C’était un îlot de sérénité et de bonheur. Planté milieu d’un champ de tensions, là où une tempête de feu pouvait se déchaîner à tout moment. On est du côté du 38e parallèle, dans les années cinquante, et l’image nous montre la Mission suisse, dans la zone démilitarisée entre les deux Corée. Une Mission devenue un village témoin de l’art de vivre en paix, une sorte de poste avancé de la « suissitude ».
C’est ce que l’artiste Denise Bertschi a choisi de montrer dans une exposition au Centre culturel suisse de Paris. Denise Bertschi est aussi historienne et documentariste, et elle a su combiner des approches très diverses pour exhumer une autre facette de notre histoire qui avait échappé aux politologues. Pas la grande Histoire, celle de la Guerre froide, mais le récit du quotidien, qui dit beaucoup de nous. Il faut parfois prendre de la distance pour appréhender l’âme d’un peuple.
Les soldats ont construit un village de tentes, planté le drapeau à croix blanche bien sûr, mais aussi cultivé des fleurs, arrangé les lieux, rendu visite aux autochtones, distribué du chocolat, joué aux cartes, fait de la gymnastique, mangé de la fondue, et fêté le premier août comme il se doit. Mais surtout, ils ont tout filmé, tout photographié. Un passe-temps entre deux échanges de prisonniers. Ils avaient moins à cœur de produire un document que de se faire plaisir avec la pellicule qui devenait à la mode.
C’est cette collection d’instantanés privés que Denise Bertschi a découverte dans les archives à Berne et dont elle a fait un film, un livre, une installation, une composition. La « suissitude » existe, le Conseil fédéral l’a même définie autrefois. Un monde sain, bien ordonné, efficace, fiable, solide.
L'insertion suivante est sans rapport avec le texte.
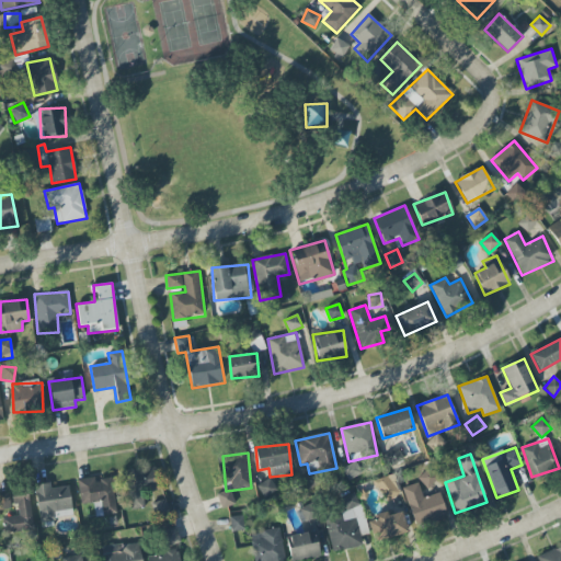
[(361,474),(355,462),(342,468),(348,480),(361,474)]
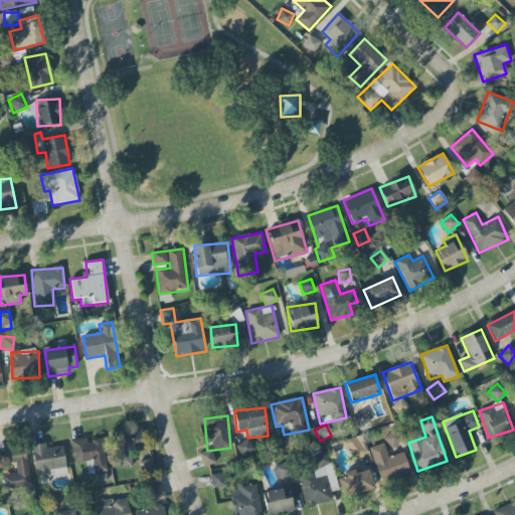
[(114,433),(120,469),(133,466),(131,453),(145,450),(141,428),(114,433)]
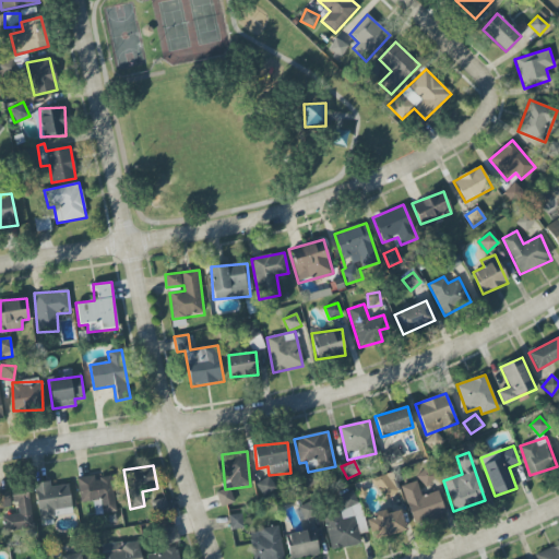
[(399,492),(390,473),(373,479),(382,500),(399,492)]
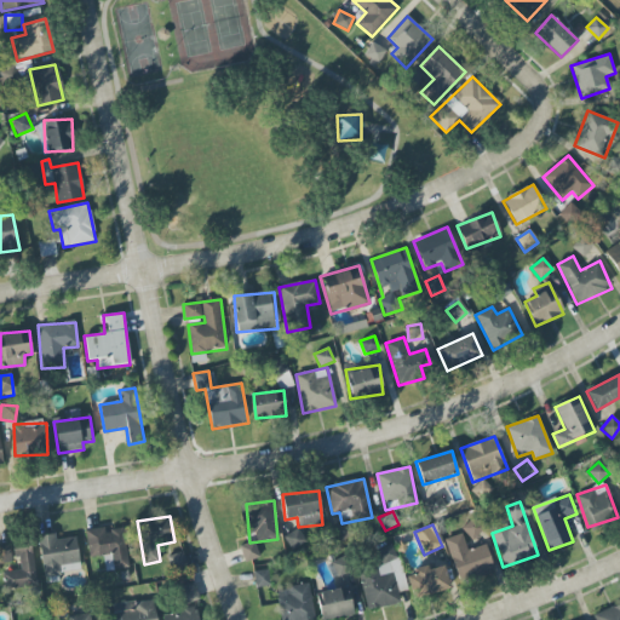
[(86,532),(90,557),(103,556),(105,572),(128,568),(124,527),(86,532)]
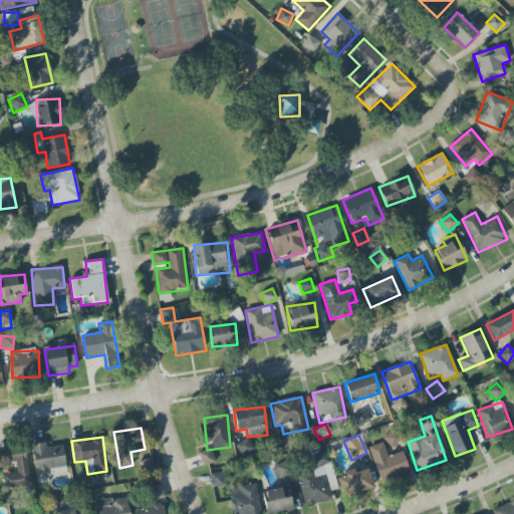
[(254,449),(248,438),(236,445),(243,456),(254,449)]
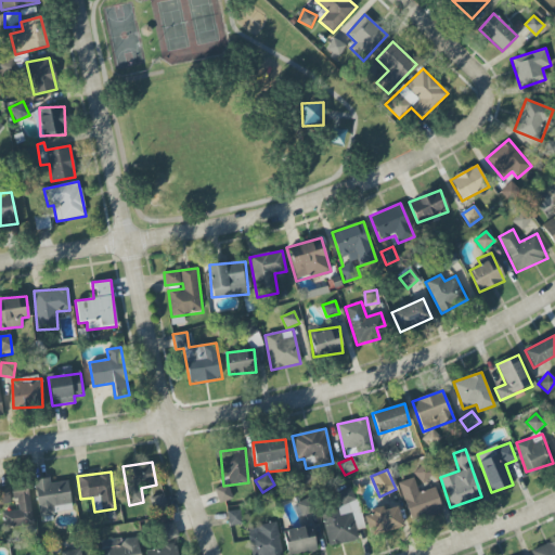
[(35,479),(39,517),(54,515),(53,504),(71,502),(68,481),(50,483),(49,478),(35,479)]
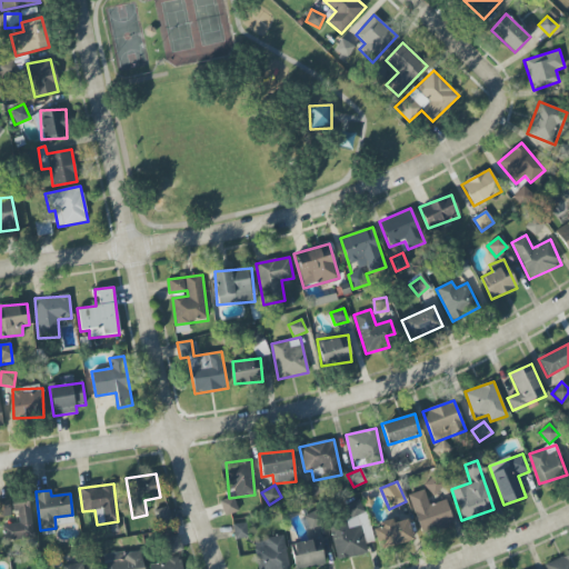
[(429,505),(425,490),(409,495),(421,535),(457,525),(449,499),(429,505)]
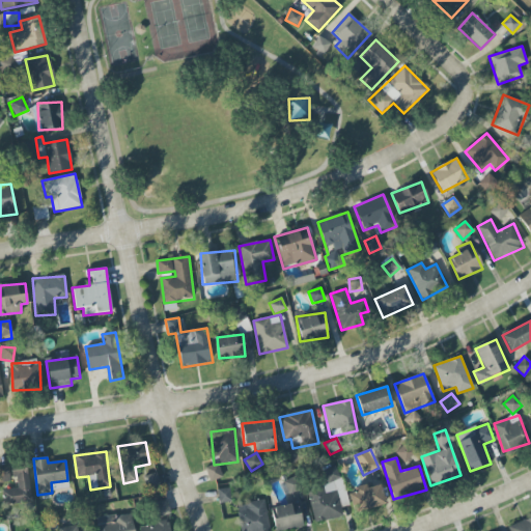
[(26,464),(10,466),(12,479),(17,478),(18,488),(2,491),(4,505),(32,501),(26,464)]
Construire un îlot de paix sur un territoire encore frémissant de guerre est l’autre mission que s’est attribuée naturellement la colonie. Elle ajoutait de la fierté à la fierté d’avoir été choisie par l’ONU en tant que pays neutre à même de garantir la sécurité du monde. En 1953, la mission onusienne était un peu la prolongation des grandes heures de la MOB, la mobilisation des réservistes. Et c’était l’opportunité de redorer notre neutralité raillée par les Alliés après la guerre. Une mission de grande importance que le petit pays remplissait avec le sérieux qui est le nôtre, et qui dure jusqu’à aujourd’hui. Cette semaine encore, la Corée du Sud et la Corée du Nord ont procédé à des tirs de missiles.
La Suisse garantissait la paix et se donnait en exemple. Peut-être qu’il y avait aussi dans cette Suisse miniature, lointaine, un peu du « Heimweh », le mal du pays, que les mercenaires helvètes éprouvaient déjà au 16e siècle quand ils entendaient le ranz des vaches. Ce concentré de l’art de vivre, Denise Bertchi en fait la matière de son œuvre. Il en résultera aussi une thèse de doctorat à l’EPFL.
Il y a cette « bonne » neutralité, et il y a le côté obscur. L’artiste raconte l’Afrique du Sud de l’apartheid, toujours avec la même méthode, à savoir dénicher les archives, interroger les témoins, imaginer une installation. On y revoit la diaspora suisse, active dans le commerce à une époque où la Suisse refusait de participer aux sanctions de l’ONU, exhibant sa neutralité.
Cette approche imagée, aux couleurs lavées, de l’un de nos concepts existentiels est précieuse. Elle révèle ce que fut notre récit national. La neutralité est complexe, impossible à expliquer. On en est assez fier, on y tient, mais on craint de trop en parler, car elle n’est pas exempte d’ambiguïté. Et nos voisins la jugent souvent comme le prétexte à un quant-à-soi lâche et égoïste.
Micheline Calmy-Rey n’a pas cette réserve. L’ancienne Conseillère fédérale, en charge des affaires étrangères, publie un précis intitulé « Pour une neutralité active » (Savoir suisse). Elle s’y emploie à démystifier le concept, elle l’illustre de son expérience, elle en fait résolument la promotion. Ce que d’autres considèrent comme une faiblesse, elle en fait une force. Elle la recommande même à l’Union européenne. Une politique de neutralité lui permettrait peut-être, dit-elle, d’unifier ses membres comme jadis elle permit à la Suisse de rassembler ses cantons.
Une belle offre, généreuse, utopique. Mais l’Union, aujourd’hui, divisée, sans politique extérieure, avec une France qui tient à sa politique de puissance et une Allemagne qui se l’interdit, n’a pas mieux à proposer.